Each of us has a certain tolerance or capacity for stress. Stress can be an agent for good when we are getting ready for an important event – think about the last time you spoke in public – you likely encountered stress. Just last week, my family was hiking in Yellowstone and our bodies were under stress, which was quite strengthening.

However, for most leaders too much stress can lead to burnout and even physical issues such as heart attack and stroke. Many executives are resigning from leadership roles because the stress is too great.

It takes self-awareness and courage to admit you are stressed out. How do you assess stress? One clever acronym by Rook, Florent-Treacy and Kets de Vries, is useful. The acronym is A.P.G.A.R.

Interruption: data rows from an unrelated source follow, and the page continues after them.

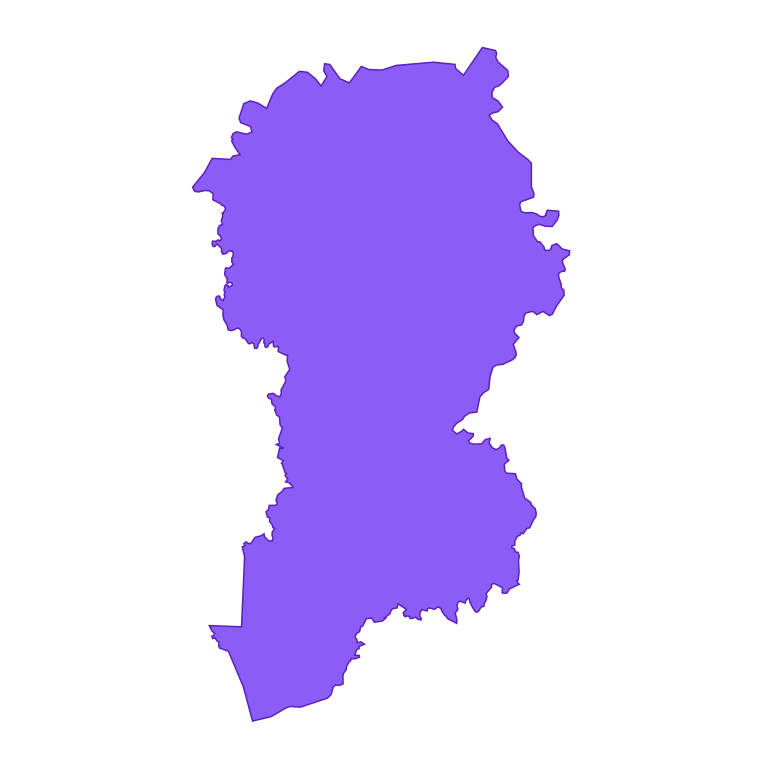 San Baltazar Loxicha, Oaxaca, Mexico, rotated 179°
{"feature_id": "50627088B31289978402863", "entity_name": "San Baltazar Loxicha", "entity_type": "district", "adm_level": 2, "iso_a3": "MEX", "parent_name": "Mexico", "parent_adm1": "Oaxaca", "projection": "mercator", "projection_center": [-96.791, 16.043], "detail": "fine", "context": "isolated", "style": "filled", "palette": "violet", "viewbox_px": 768, "rotation_deg": 179, "n_neighbors": 0, "source": "geoboundaries", "source_scale": "gbopen_adm2", "svg_char_len": 6155}
<svg xmlns="http://www.w3.org/2000/svg" viewBox="0 0 768 768"><g transform="rotate(179 384 384)"><path d="M521.3,49.3L502.4,53.5L487.9,61.7L483.7,63.2L473.2,62.4L446.1,70.9L442.4,74.3L439.9,82.2L437.8,83.8L433.5,83.6L430.1,84.9L430.2,92.5L429.5,95.4L426.8,98.9L426.2,102.7L423.8,106.6L422.2,107.8L421.6,109.9L417.2,109.8L413.3,111.3L413.5,113.0L418.0,113.3L415.9,118.9L413.5,119.9L413.4,122.1L408.0,124.2L411.8,126.6L415.3,125.7L415.5,128.5L417.3,131.6L415.9,134.9L412.8,136.8L411.5,141.7L409.5,142.5L405.6,149.7L400.4,150.1L397.7,145.9L389.7,147.2L388.1,148.2L387.6,150.1L386.4,149.5L385.8,151.4L382.0,154.2L381.0,157.3L379.3,159.2L374.8,159.9L373.8,164.0L365.6,158.3L368.7,155.0L368.2,152.2L366.7,150.9L366.3,151.7L362.9,151.3L362.3,149.6L361.1,148.9L356.1,150.3L354.4,148.2L351.3,147.4L350.7,148.6L351.9,150.4L352.2,154.2L350.2,157.7L344.9,156.3L344.4,158.6L342.3,159.3L337.7,157.8L333.6,160.2L330.8,158.3L330.3,156.2L327.3,151.6L325.5,150.4L324.8,148.5L315.5,143.4L315.2,147.0L316.8,153.8L314.1,157.1L314.9,161.5L313.8,164.5L311.8,165.6L306.8,163.5L305.6,166.6L303.4,168.5L302.5,168.1L302.1,164.8L299.6,159.5L296.8,154.9L295.4,154.2L293.7,154.8L290.8,159.2L287.9,160.0L287.8,162.5L285.5,166.3L284.8,170.0L285.6,172.6L280.1,178.9L280.0,181.8L277.3,182.7L269.2,178.3L269.5,173.1L267.1,172.6L264.6,172.9L262.0,177.0L252.2,181.4L254.2,183.6L254.4,185.2L253.3,185.6L252.2,194.0L252.6,205.1L251.7,209.6L253.0,213.4L255.3,213.6L256.6,217.1L259.2,218.2L258.7,219.9L256.1,220.5L255.9,224.9L253.0,229.7L250.8,230.2L249.5,232.5L247.5,231.9L243.7,237.0L240.9,237.6L236.9,245.7L234.4,248.9L234.1,252.3L235.0,256.7L239.3,261.2L239.1,262.5L240.2,263.7L245.4,267.6L248.5,278.9L248.1,281.8L252.8,286.6L254.2,292.0L263.3,292.7L264.8,295.5L265.0,302.0L260.5,305.4L262.5,308.1L264.3,318.5L265.4,320.9L267.6,321.0L269.8,318.1L273.0,316.4L277.0,318.5L279.9,323.1L278.8,327.8L283.7,326.7L287.4,322.5L295.0,322.3L299.0,323.4L300.7,325.4L295.8,330.3L295.6,332.8L300.7,333.5L305.2,337.3L307.8,335.0L312.0,332.8L316.3,336.3L315.5,339.6L311.9,343.5L305.9,347.3L304.2,350.2L299.1,353.5L291.7,354.3L288.3,369.5L284.8,373.4L279.4,376.8L277.9,389.2L274.7,399.1L271.3,400.9L265.1,401.6L255.7,405.7L252.8,407.9L251.4,410.3L251.4,413.3L254.1,421.4L248.2,428.1L252.5,432.6L253.0,435.8L250.4,439.7L245.6,440.6L243.6,443.9L242.9,448.7L241.1,452.5L235.0,453.9L233.0,453.4L230.0,450.7L223.8,453.8L217.5,449.5L214.5,450.8L210.2,458.9L202.4,469.5L202.5,474.6L205.1,477.2L205.0,480.1L207.6,488.6L207.2,491.9L203.5,493.9L201.6,493.4L200.7,495.5L203.3,502.1L203.4,505.0L196.5,510.0L196.1,513.9L203.4,515.8L208.7,521.3L213.8,519.6L214.6,516.5L216.7,514.6L220.9,515.0L221.7,518.2L225.7,523.5L227.9,523.5L232.1,529.8L232.3,537.8L230.6,539.3L226.0,541.0L219.8,538.9L213.1,538.6L208.1,544.8L206.2,549.5L206.4,553.7L217.7,554.9L219.4,551.0L218.9,549.9L221.9,548.4L225.4,549.1L228.3,551.3L233.1,552.9L239.8,552.6L244.0,554.2L245.2,560.2L244.7,562.7L243.5,564.0L231.3,568.2L230.7,571.5L233.2,578.9L232.8,602.1L236.3,606.0L245.6,613.3L256.0,624.9L266.1,642.2L271.3,646.0L274.2,651.0L269.8,653.4L265.3,654.2L260.6,658.7L265.0,664.9L270.9,668.7L270.8,674.3L268.1,678.9L264.7,679.7L261.8,681.7L254.2,689.4L254.8,695.3L264.2,703.9L266.6,708.5L265.6,713.0L266.8,715.5L279.8,718.7L299.2,691.3L306.9,698.2L307.4,702.3L329.0,704.9L366.2,702.3L380.8,697.9L393.7,698.7L401.1,701.9L413.4,685.7L422.8,690.0L432.6,704.4L437.8,705.3L438.8,698.4L435.7,692.4L441.7,683.0L446.9,690.1L455.0,697.0L463.1,698.1L477.2,687.1L486.1,681.6L490.0,676.3L496.5,661.6L505.5,667.2L512.7,669.4L519.3,666.8L524.3,652.3L522.8,647.9L512.9,643.7L511.7,638.2L517.0,636.2L527.1,638.7L530.6,636.9L532.3,632.9L530.6,631.8L532.2,630.0L529.0,623.4L524.0,615.8L531.2,614.5L533.6,611.2L551.8,612.6L560.0,598.3L571.9,584.2L570.0,579.9L566.2,579.3L559.7,580.6L555.4,580.2L551.5,577.3L551.9,571.2L543.7,566.8L543.0,565.4L540.9,565.0L539.5,562.8L540.2,559.9L542.8,557.4L542.1,557.0L542.5,554.2L543.9,549.9L542.6,546.4L545.8,545.2L547.3,542.0L547.3,536.6L545.5,535.5L543.8,531.9L545.6,529.9L547.0,531.0L550.2,529.5L552.8,529.9L553.5,527.3L552.8,525.1L551.8,524.4L550.7,524.4L548.8,526.9L547.8,526.1L543.9,522.1L544.3,519.6L542.9,516.6L539.9,517.1L536.0,520.3L534.6,519.3L533.5,519.5L532.5,518.1L532.9,513.4L534.0,512.7L534.0,508.4L532.6,506.2L537.0,502.3L539.8,503.0L540.5,502.3L541.3,497.3L541.3,495.9L538.9,491.9L539.3,488.3L538.5,487.5L536.4,488.3L534.3,487.8L533.9,485.4L538.0,483.4L538.1,485.0L539.9,486.4L541.1,485.5L542.2,481.5L542.2,479.7L541.2,478.6L542.3,476.1L541.6,473.9L543.4,470.4L545.5,471.4L546.9,474.7L549.0,474.8L550.5,473.3L550.9,471.5L549.5,465.3L543.5,461.0L543.9,455.9L542.9,450.9L539.7,445.1L539.0,441.1L536.5,440.0L533.0,440.7L530.1,442.4L527.9,442.1L526.2,440.2L525.5,437.7L525.9,434.5L524.8,432.7L522.3,431.9L518.8,426.9L517.7,426.5L515.5,427.7L513.4,426.4L512.8,422.1L511.0,421.7L509.9,422.4L509.1,425.7L505.5,431.7L504.1,432.0L503.0,430.6L503.5,427.4L502.4,426.3L502.4,423.4L500.9,422.7L499.8,423.0L498.4,425.9L494.1,428.7L493.8,423.7L492.7,422.9L489.2,423.5L488.8,422.9L489.2,418.3L481.7,414.6L480.0,414.7L480.4,408.4L478.0,400.2L483.1,393.0L482.1,388.7L487.1,379.7L486.8,376.5L488.3,372.9L493.2,374.8L493.9,376.2L495.7,376.6L499.7,375.9L500.8,373.8L499.7,371.9L496.9,370.8L496.2,365.8L493.0,363.2L492.7,362.1L493.8,360.0L491.7,354.6L489.2,353.1L488.6,344.8L486.4,341.9L490.5,330.8L489.5,327.5L489.9,326.2L492.7,325.4L486.0,321.8L487.0,321.1L489.5,321.8L491.8,312.4L486.1,309.2L487.9,306.3L487.2,305.9L484.4,296.9L483.0,296.1L484.5,294.4L482.0,290.4L484.2,287.9L480.9,287.1L476.7,282.7L477.1,282.1L485.7,281.4L487.5,278.6L492.2,275.0L494.0,269.6L493.0,266.7L493.3,265.3L495.1,264.6L500.9,264.7L501.6,260.7L504.2,258.2L502.8,252.8L500.7,252.4L500.7,248.4L498.2,245.2L497.6,242.3L495.8,241.5L498.4,237.8L498.5,234.3L497.5,232.2L498.6,228.9L502.0,229.2L506.0,233.2L506.6,236.3L509.8,234.3L515.7,232.9L519.8,226.8L522.9,227.0L524.6,228.7L526.9,226.9L526.0,224.8L528.5,223.7L526.4,213.5L530.7,143.7L562.9,145.5L560.5,140.4L557.8,137.4L558.7,135.3L560.6,134.9L559.6,132.4L557.4,133.0L555.4,130.0L553.5,128.7L553.8,124.6L552.9,122.8L544.2,119.5L530.0,84.0L521.3,49.3Z" fill="#8b5cf6" stroke="#5b21b6" stroke-width="1.5"/></g></svg>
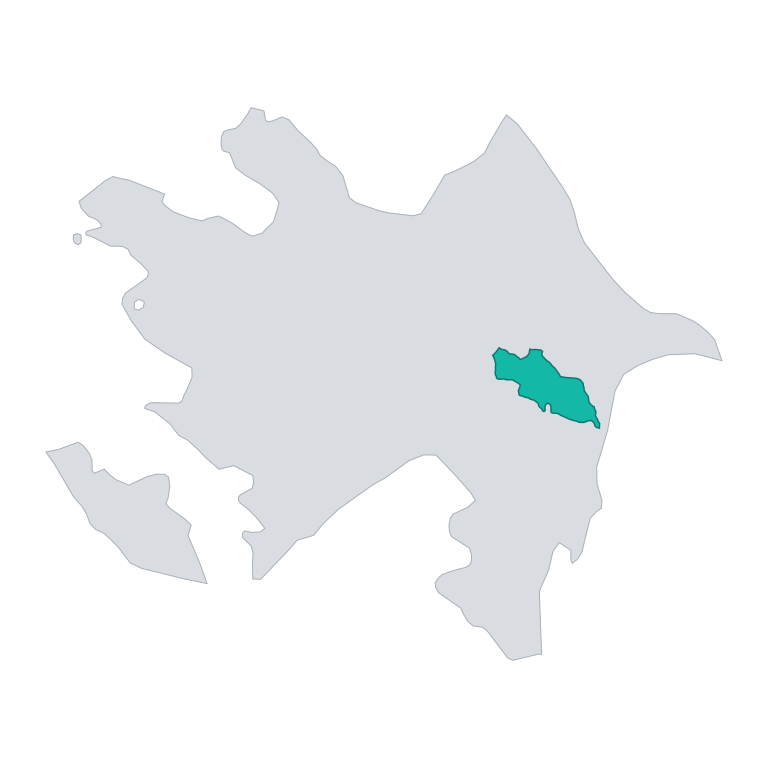 location of Hajigabul District, Hajigabul, Azerbaijan
{"feature_id": "54616110B48173541517146", "entity_name": "Hajigabul District", "entity_type": "district", "adm_level": 2, "iso_a3": "AZE", "parent_name": "Azerbaijan", "parent_adm1": "Hajigabul", "projection": "equal_earth", "projection_center": [48.908, 40.107], "detail": "fine", "context": "in_parent", "style": "filled", "palette": "teal", "viewbox_px": 768, "rotation_deg": 0, "n_neighbors": 0, "source": "geoboundaries", "source_scale": "gbopen_adm2", "svg_char_len": 5563}
<svg xmlns="http://www.w3.org/2000/svg" viewBox="0 0 768 768"><path d="M541.6,654.4L538.1,654.2L513.2,660.3L508.0,658.4L486.7,630.3L482.3,627.2L473.1,625.9L467.7,621.3L463.3,613.8L460.9,608.2L438.9,593.0L435.6,587.4L435.2,582.5L438.4,578.1L442.2,574.4L453.0,570.7L465.5,567.4L469.5,565.1L471.6,561.0L471.5,554.6L469.5,548.2L451.5,536.6L449.5,531.7L449.0,525.6L450.0,519.2L452.8,514.2L467.6,507.4L475.4,500.4L470.6,492.5L454.8,474.7L436.1,455.1L423.6,454.9L409.1,460.7L385.9,477.4L373.1,484.6L356.4,496.4L338.1,509.6L323.1,523.7L313.7,535.3L297.1,540.3L288.6,550.1L260.6,579.3L252.8,579.0L252.5,564.4L253.0,552.9L251.3,546.3L242.5,537.3L242.4,533.4L244.8,530.9L251.7,532.4L260.5,531.9L264.8,528.3L255.4,516.4L247.1,508.4L240.1,503.1L238.5,499.8L238.5,497.6L240.1,494.8L252.3,488.3L253.6,482.3L252.8,475.5L233.6,465.6L219.1,469.3L206.3,458.2L198.1,449.6L187.8,440.3L178.6,435.3L169.9,423.8L154.7,411.8L144.8,408.5L145.0,406.6L146.9,404.5L151.0,402.7L178.5,403.1L181.9,401.0L183.7,395.9L187.5,388.3L192.1,377.2L191.8,367.9L164.5,352.8L144.7,339.0L131.2,320.7L122.0,304.1L122.5,298.5L125.3,293.2L146.9,277.8L148.4,273.9L148.0,271.2L140.5,263.3L131.0,255.3L128.1,249.3L122.2,246.3L110.7,246.1L90.9,236.2L86.6,235.2L85.7,233.3L86.7,231.3L101.1,227.3L101.0,224.0L96.7,219.6L88.7,216.4L81.4,208.5L79.0,201.4L105.2,180.7L112.9,176.6L129.7,180.4L164.6,194.1L162.0,201.7L165.5,206.0L173.5,211.9L188.9,217.8L201.9,220.8L208.6,218.2L218.7,216.0L231.7,222.8L243.6,231.5L249.6,235.0L252.8,236.1L262.0,233.2L273.2,222.0L277.6,208.6L278.9,202.1L272.6,193.2L259.5,183.5L244.8,175.0L235.4,167.5L229.6,152.7L223.5,151.1L222.0,149.2L221.0,144.2L221.4,137.1L223.5,131.7L229.5,129.4L235.6,128.5L241.1,123.4L248.1,113.2L251.1,107.7L263.9,110.9L265.5,119.9L267.7,121.8L273.1,120.8L282.0,116.9L289.0,119.9L298.0,130.7L310.4,142.1L317.1,149.7L319.7,155.0L326.1,160.2L335.5,166.2L342.9,175.7L349.4,197.7L356.1,202.8L380.3,211.1L388.8,212.9L412.7,215.8L421.1,213.7L433.4,194.7L444.6,175.2L454.9,171.1L473.5,161.7L484.7,152.8L489.4,143.2L499.9,125.1L506.4,114.9L517.3,123.9L536.3,148.4L563.4,188.4L570.1,199.8L574.5,212.9L578.3,228.9L584.5,243.0L612.2,278.6L624.2,291.7L643.7,308.8L650.7,312.6L659.8,313.7L676.5,313.7L692.0,320.4L699.6,325.1L707.5,331.9L714.7,339.7L721.9,360.7L695.1,353.7L668.1,354.8L652.8,359.3L638.0,365.5L623.9,374.2L615.0,391.1L607.6,430.3L596.7,467.1L597.1,484.1L602.0,500.5L601.4,508.3L596.4,511.6L590.1,518.5L581.8,552.4L577.6,559.2L572.2,563.4L570.7,559.4L571.0,550.5L559.2,542.6L552.9,551.5L548.6,570.2L539.9,589.8L539.4,593.6L541.6,654.4ZM143.2,307.5L144.4,302.3L141.1,300.0L137.5,299.8L134.4,302.4L134.3,309.0L138.5,310.1L143.2,307.5ZM51.8,460.4L47.9,454.9L46.1,451.9L58.1,449.5L78.1,442.2L83.4,445.7L89.1,453.1L91.9,459.4L92.2,471.2L94.6,473.1L104.3,469.1L108.6,473.9L115.9,479.6L128.8,485.2L147.5,476.4L156.8,474.1L164.4,474.3L168.5,477.1L169.8,486.2L168.2,497.5L165.9,503.7L169.8,508.2L184.9,519.0L191.2,525.1L188.0,535.6L199.0,561.2L202.7,571.3L207.1,583.6L183.7,578.8L141.8,568.4L130.3,563.0L119.5,548.7L113.1,541.8L103.6,533.0L95.8,529.6L89.9,523.4L86.6,514.3L81.8,506.1L73.3,496.5L54.3,463.8L51.8,460.4ZM80.9,242.8L78.2,244.6L74.3,242.8L73.2,238.8L73.6,234.7L77.5,233.7L80.7,234.9L81.5,238.6L80.9,242.8Z" fill="#d9dde1" stroke="#a8b0b8" stroke-width="1"/><path d="M542.6,351.6L542.2,351.1L541.4,350.4L540.4,350.0L538.7,349.9L537.4,349.7L535.6,349.5L534.9,349.5L533.7,349.6L531.6,349.7L530.1,349.3L530.0,349.2L529.4,351.1L529.4,351.8L529.4,352.6L528.9,353.8L527.9,355.1L527.2,356.1L526.1,356.7L524.6,357.6L523.1,358.3L522.3,358.7L520.4,359.5L518.8,357.9L517.2,356.7L515.8,355.7L514.6,354.6L512.0,354.0L509.9,353.9L508.3,353.0L507.5,351.7L506.5,350.8L505.0,349.9L503.9,349.9L501.7,349.3L500.0,348.4L499.1,347.8L497.6,350.0L496.4,351.6L493.1,355.2L492.7,355.3L493.7,357.2L495.1,361.1L495.6,363.2L495.6,365.3L495.4,367.6L495.5,370.0L495.2,372.7L495.3,374.4L496.2,376.1L496.6,378.2L497.3,378.6L498.1,379.1L499.3,379.1L499.5,379.1L501.9,379.1L504.0,378.9L506.0,379.7L508.6,379.8L511.4,379.7L513.2,380.1L514.9,381.3L516.8,382.3L518.7,383.6L520.3,384.9L519.8,387.1L518.9,389.3L518.4,390.9L518.9,393.3L519.3,395.1L520.8,395.8L522.3,396.0L523.5,396.5L524.3,397.0L526.2,397.4L527.8,397.7L529.1,398.2L529.9,399.0L532.0,399.6L533.3,400.0L534.7,400.6L535.3,401.0L536.4,402.1L538.1,403.2L538.5,404.8L538.9,406.2L540.0,407.5L541.6,408.7L542.4,410.4L543.1,411.3L544.5,411.3L545.2,410.2L544.9,408.4L544.9,406.8L546.0,404.2L547.2,403.2L549.6,404.0L550.4,404.9L551.0,407.2L551.0,408.8L550.9,410.3L551.0,410.8L551.1,411.9L551.4,412.6L553.2,413.2L555.2,413.2L557.4,413.3L558.8,414.1L560.5,415.1L562.9,416.3L565.3,417.2L566.8,418.0L569.0,419.0L571.5,419.9L573.1,420.3L575.3,420.9L576.6,421.1L578.4,422.0L579.8,422.3L582.1,422.4L583.7,422.4L585.5,421.9L587.0,421.2L588.5,420.7L590.3,420.6L591.5,420.7L592.9,421.8L594.3,423.3L594.6,424.7L595.1,426.1L596.1,427.1L597.6,427.8L599.0,427.9L599.4,428.1L599.4,426.5L599.7,423.7L598.7,422.2L598.1,420.9L597.3,419.1L596.5,417.7L595.4,415.9L595.8,413.5L595.8,412.5L595.9,411.7L595.1,410.1L594.6,408.8L594.3,407.7L594.1,406.6L593.0,406.4L591.2,404.9L590.3,403.8L589.3,402.5L588.6,400.3L588.5,398.1L588.1,396.3L586.4,393.9L585.3,392.4L584.4,390.7L584.0,389.0L584.0,387.7L583.4,385.9L583.1,383.4L582.4,382.5L580.6,380.2L577.6,378.6L575.7,378.3L565.6,377.5L562.1,376.9L560.4,376.6L559.2,374.2L558.1,372.6L557.0,371.2L555.9,369.6L555.0,368.3L553.1,366.6L551.8,365.3L550.5,363.5L549.3,362.2L548.4,361.7L547.3,361.0L544.9,358.8L543.9,357.6L542.5,356.3L541.8,354.2L542.1,352.4L542.6,351.6Z" fill="#14b8a6" stroke="#0f766e" stroke-width="1.5"/></svg>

Many stress assessments are self-reported and may lead to self-deception. However, using this model may support your ability to assess your stress level.

Appearance – this includes sleep, physical state and weight. This could also include your overall physical health

Performance – the ability to complete your assigned job duties in a timely and accurate fashion

Growth and self-development – are you investing in yourself and gaining skill?

Affect Management – showing the proper emotion at the right time and being understood

Relationships – isolated or not connecting in your key primary relationships

How are you doing in these areas?

Rank each of them and outline an action step for your lowest two to ensure you are managing stress and mitigating burnout.